Business
Canadian Tech and Business Groups Support Competition Bureau Study

Canadian tech and business groups are preparing to engage in a new consultation initiated by the Competition Bureau of Canada. This initiative focuses on the competitive landscape of debt financing options available to small and medium-sized enterprises (SMEs), including startups. The Bureau launched these consultations to gather insights for a comprehensive 12-month study aimed at improving the lending environment dominated by major banks.
The consultations began this week and will remain open until October 3, 2023. The Bureau intends to explore how Canada can enhance the lending landscape for SMEs, with a particular emphasis on term loans rather than equity or venture capital. This focus comes in response to widespread concerns regarding access to financing, including the stronghold of big banks and the unfavorable conditions that often accompany loans for SMEs.
Industry Response to the Consultation
Industry groups representing Canadian businesses and the tech sector have expressed their support for the Competition Bureau’s study. The Council of Canadian Innovators (CCI), which advocates for tech scale-ups, welcomed the research as a “good topic” and plans to take part in the consultations after discussions with its members. According to Laurent Carbonneau, CCI’s director of policy and research, “Improving access to capital and opening up markets is always a good thing.”
The consultation is anticipated to shed light on the challenges faced by startups in securing early-stage financing, particularly as data from the Canadian Venture Capital Association (CVCA) indicates a decline in seed-stage funding. The current capital-raising environment has proven particularly challenging for early-stage Canadian tech startups, prompting many to explore alternative debt financing options, including those offered by government entities like the Business Development Bank of Canada (BDC).

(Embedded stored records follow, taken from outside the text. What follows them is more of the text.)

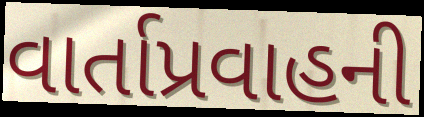
વાર્તાપ્રવાહની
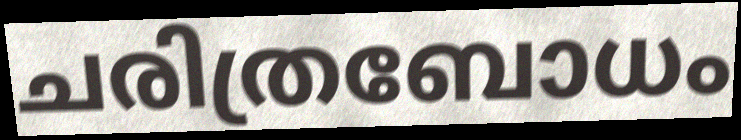
ചരിത്രബോധം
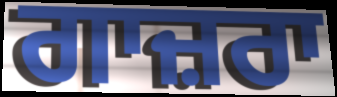
ਗਾਜ਼ਰਾ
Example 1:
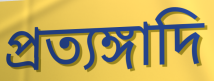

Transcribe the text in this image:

প্রত্যঙ্গাদি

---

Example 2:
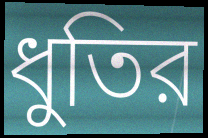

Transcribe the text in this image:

ধুতির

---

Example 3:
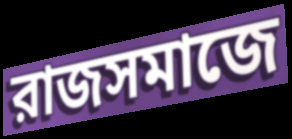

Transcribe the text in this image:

রাজসমাজে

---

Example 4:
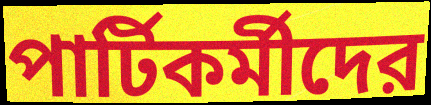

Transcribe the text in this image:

পার্টিকর্মীদের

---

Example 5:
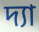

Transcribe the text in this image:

দ্যা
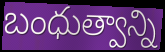
బంధుత్వాన్ని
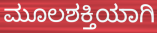
ಮೂಲಶಕ್ತಿಯಾಗಿ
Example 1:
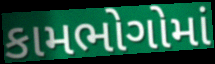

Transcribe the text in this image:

કામભોગોમાં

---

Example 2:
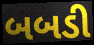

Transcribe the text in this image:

બબડી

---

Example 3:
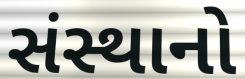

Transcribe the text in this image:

સંસ્થાનો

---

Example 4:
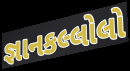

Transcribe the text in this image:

જ્ઞાનકલ્લોલો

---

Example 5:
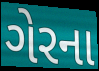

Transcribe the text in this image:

ગેરના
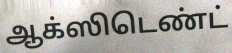
ஆக்ஸிடெண்ட்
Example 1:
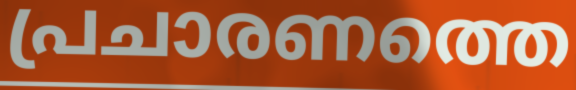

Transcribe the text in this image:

പ്രചാരണത്തെ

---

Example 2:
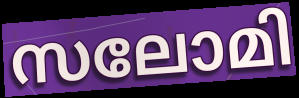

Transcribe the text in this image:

സലോമി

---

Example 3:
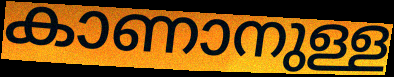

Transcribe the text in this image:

കാണാനുള്ള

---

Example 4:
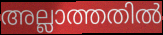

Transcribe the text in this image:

അല്ലാത്തതിൽ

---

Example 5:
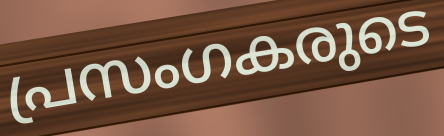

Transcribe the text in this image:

പ്രസംഗകരുടെ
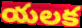
యలక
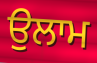
ਉਲਾਮ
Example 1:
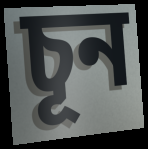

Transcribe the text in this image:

চূন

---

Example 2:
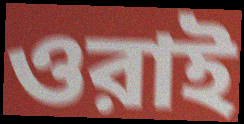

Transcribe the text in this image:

ওরাই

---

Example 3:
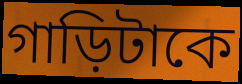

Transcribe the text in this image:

গাড়িটাকে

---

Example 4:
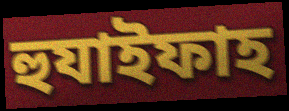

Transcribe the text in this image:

হুযাইফাহ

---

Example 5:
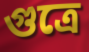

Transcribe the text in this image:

গুত্রে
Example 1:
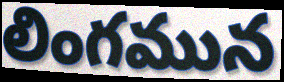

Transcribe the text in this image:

లింగమున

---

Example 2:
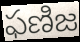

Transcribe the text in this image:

ఫణిజ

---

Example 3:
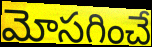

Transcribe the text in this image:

మోసగించే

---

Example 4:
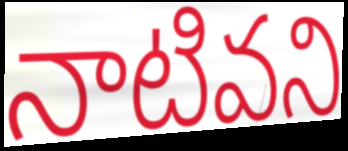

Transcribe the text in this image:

నాటివని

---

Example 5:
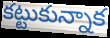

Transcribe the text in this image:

కట్టుకున్నాక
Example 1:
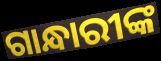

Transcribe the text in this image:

ଗାନ୍ଧାରୀଙ୍କ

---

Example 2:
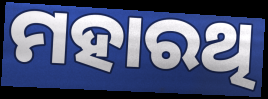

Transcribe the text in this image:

ମହାରଥି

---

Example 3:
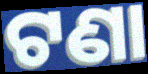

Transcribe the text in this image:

ଟଣା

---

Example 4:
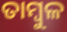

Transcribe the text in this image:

ତାମ୍ୱୁଳ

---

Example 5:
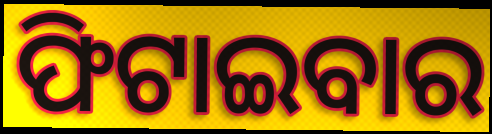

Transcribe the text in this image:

Barriers in the Debt Financing Landscape
Statistics Canada reports that approximately 25% of SMEs actively seek debt financing. Yet, acquiring such capital has become increasingly burdensome and costly. Many businesses resort to credit cards to maintain operations, facing higher interest rates than their counterparts in other OECD countries. Additionally, the requirement for personal guarantees poses a significant risk, as noted by Corinne Pohlmann, vice-president of advocacy at the Canadian Federation of Independent Business (CFIB). She emphasized that “often, businesses would prefer to use collateral rather than having to do a personal guarantee, which could potentially bankrupt them personally.”
The lack of competitive options in Canada has resulted in less favorable deal terms compared to markets like the United States. Entrepreneurs often find that lending conditions, including secured debt, hinder their ability to launch new ventures after a previous startup fails. Research from the founder support platform Chapter indicates that the average personal cost of startup bankruptcy in Canada is nearly $350,000.
Some programs designed to encourage entrepreneurship, including the BDC’s Business Loan Accelerator Program, still require personal guarantees, which can deter potential founders.
Potential Impact of FinTech and Legislative Changes
Non-traditional lenders, particularly FinTech companies, have welcomed the Competition Bureau’s initiative. Fintechs Canada argues that advancing legislative projects on open banking and real-time rail will enhance competition in the lending sector. An open banking framework would empower consumers to manage their financial data more effectively, facilitating easier transitions between banking and loan providers.
While the current study will not explicitly cover these legislative initiatives, the Bureau acknowledged their potential to promote competition. Adriana Vega of Fintechs Canada stated that advancing these policies would significantly expand access to capital for SMEs. She added that giving financial regulators a mandate to enhance competition would lead to reduced borrowing costs and a more effective market.
Pohlmann also indicated that open banking could simplify the process for SMEs looking to switch loan providers, provided that FinTech firms are not acquired by larger banks. She noted, “That’s the only thing to watch. But open banking could definitely help in that regard.”
As the consultation progresses, stakeholders are optimistic that the insights gathered will lead to meaningful changes in the debt financing landscape for small businesses across Canada. The anticipated study is expected to be published in the fall of 2026, marking a significant step toward fostering a more competitive and accessible lending environment for SMEs.